#### [ACTIVITY]
Reproduce the items from their beginning through the line containing "约翰霍普金斯大学公共管理录取！", substituting "Ditutup" for every occurrence of "Tutup" and leaving all other text unchanged. Omit the pictures from your answer.

(Page-level text extractions)

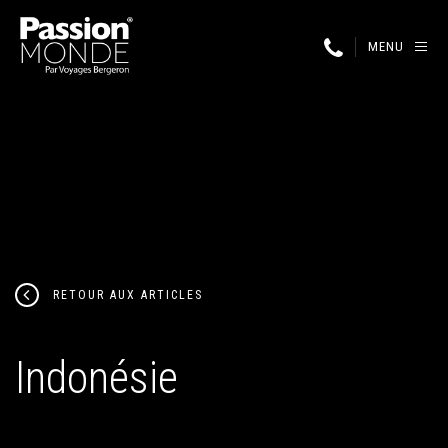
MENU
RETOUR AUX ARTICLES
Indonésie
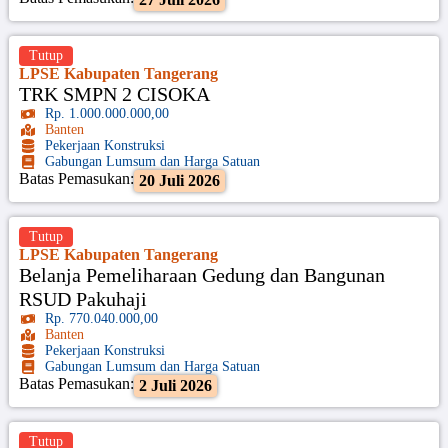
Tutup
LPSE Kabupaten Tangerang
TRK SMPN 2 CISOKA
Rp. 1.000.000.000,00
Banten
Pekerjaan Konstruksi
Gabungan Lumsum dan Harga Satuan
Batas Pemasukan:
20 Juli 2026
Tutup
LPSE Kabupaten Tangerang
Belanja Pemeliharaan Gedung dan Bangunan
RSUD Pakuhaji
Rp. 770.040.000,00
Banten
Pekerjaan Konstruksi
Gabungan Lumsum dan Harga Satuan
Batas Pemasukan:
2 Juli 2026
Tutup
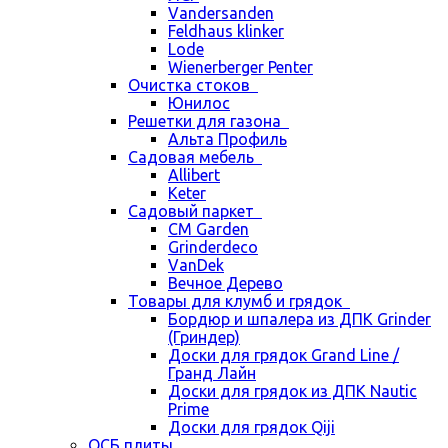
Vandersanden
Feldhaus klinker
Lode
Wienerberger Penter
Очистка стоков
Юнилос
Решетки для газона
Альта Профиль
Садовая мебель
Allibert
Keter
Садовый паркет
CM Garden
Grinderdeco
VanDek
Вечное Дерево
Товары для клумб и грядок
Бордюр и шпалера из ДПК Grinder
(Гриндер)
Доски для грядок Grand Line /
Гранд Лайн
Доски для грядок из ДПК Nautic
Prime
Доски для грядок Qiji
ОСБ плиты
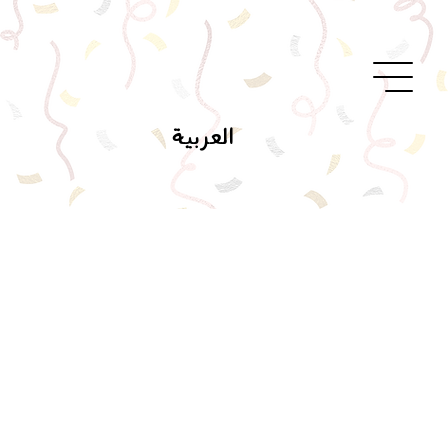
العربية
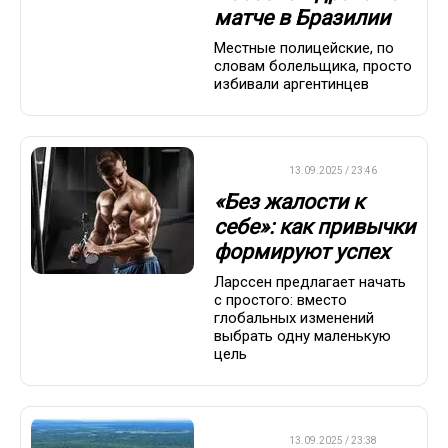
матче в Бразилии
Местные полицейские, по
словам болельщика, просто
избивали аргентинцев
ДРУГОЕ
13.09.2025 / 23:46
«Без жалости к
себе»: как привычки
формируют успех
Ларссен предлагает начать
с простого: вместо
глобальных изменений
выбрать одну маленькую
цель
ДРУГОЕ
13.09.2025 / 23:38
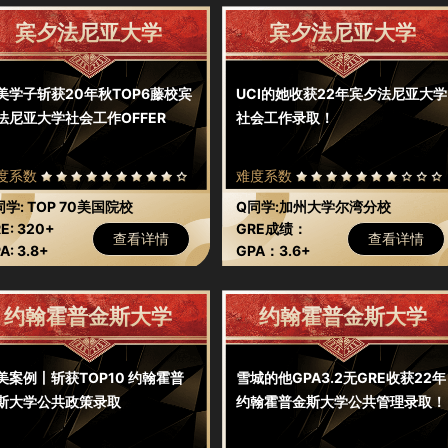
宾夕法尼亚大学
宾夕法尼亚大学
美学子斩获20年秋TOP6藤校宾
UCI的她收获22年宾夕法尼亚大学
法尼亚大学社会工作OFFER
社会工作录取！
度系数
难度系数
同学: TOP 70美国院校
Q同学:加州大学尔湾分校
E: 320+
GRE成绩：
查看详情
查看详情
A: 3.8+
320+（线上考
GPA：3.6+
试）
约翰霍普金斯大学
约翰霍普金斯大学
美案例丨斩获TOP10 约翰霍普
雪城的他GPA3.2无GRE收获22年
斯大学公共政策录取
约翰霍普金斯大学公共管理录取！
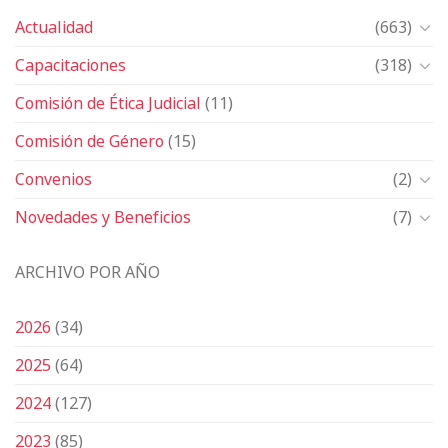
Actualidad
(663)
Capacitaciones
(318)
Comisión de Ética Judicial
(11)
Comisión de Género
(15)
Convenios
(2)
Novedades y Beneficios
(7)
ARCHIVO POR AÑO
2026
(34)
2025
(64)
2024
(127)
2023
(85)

#### [SOLUTION]
MENU
RETOUR AUX ARTICLES
Indonésie
Ditutup
LPSE Kabupaten Tangerang
TRK SMPN 2 CISOKA
Rp. 1.000.000.000,00
Banten
Pekerjaan Konstruksi
Gabungan Lumsum dan Harga Satuan
Batas Pemasukan:
20 Juli 2026
Ditutup
LPSE Kabupaten Tangerang
Belanja Pemeliharaan Gedung dan Bangunan
RSUD Pakuhaji
Rp. 770.040.000,00
Banten
Pekerjaan Konstruksi
Gabungan Lumsum dan Harga Satuan
Batas Pemasukan:
2 Juli 2026
Ditutup
Vandersanden
Feldhaus klinker
Lode
Wienerberger Penter
Очистка стоков
Юнилос
Решетки для газона
Альта Профиль
Садовая мебель
Allibert
Keter
Садовый паркет
CM Garden
Grinderdeco
VanDek
Вечное Дерево
Товары для клумб и грядок
Бордюр и шпалера из ДПК Grinder
(Гриндер)
Доски для грядок Grand Line /
Гранд Лайн
Доски для грядок из ДПК Nautic
Prime
Доски для грядок Qiji
ОСБ плиты
العربية
матче в Бразилии
Местные полицейские, по
словам болельщика, просто
избивали аргентинцев
ДРУГОЕ
13.09.2025 / 23:46
«Без жалости к
себе»: как привычки
формируют успех
Ларссен предлагает начать
с простого: вместо
глобальных изменений
выбрать одну маленькую
цель
ДРУГОЕ
13.09.2025 / 23:38
宾夕法尼亚大学
宾夕法尼亚大学
美学子斩获20年秋TOP6藤校宾
UCI的她收获22年宾夕法尼亚大学
法尼亚大学社会工作OFFER
社会工作录取！
度系数
难度系数
同学: TOP 70美国院校
Q同学:加州大学尔湾分校
E: 320+
GRE成绩：
查看详情
查看详情
A: 3.8+
320+（线上考
GPA：3.6+
试）
约翰霍普金斯大学
约翰霍普金斯大学
美案例丨斩获TOP10 约翰霍普
雪城的他GPA3.2无GRE收获22年
斯大学公共政策录取
约翰霍普金斯大学公共管理录取！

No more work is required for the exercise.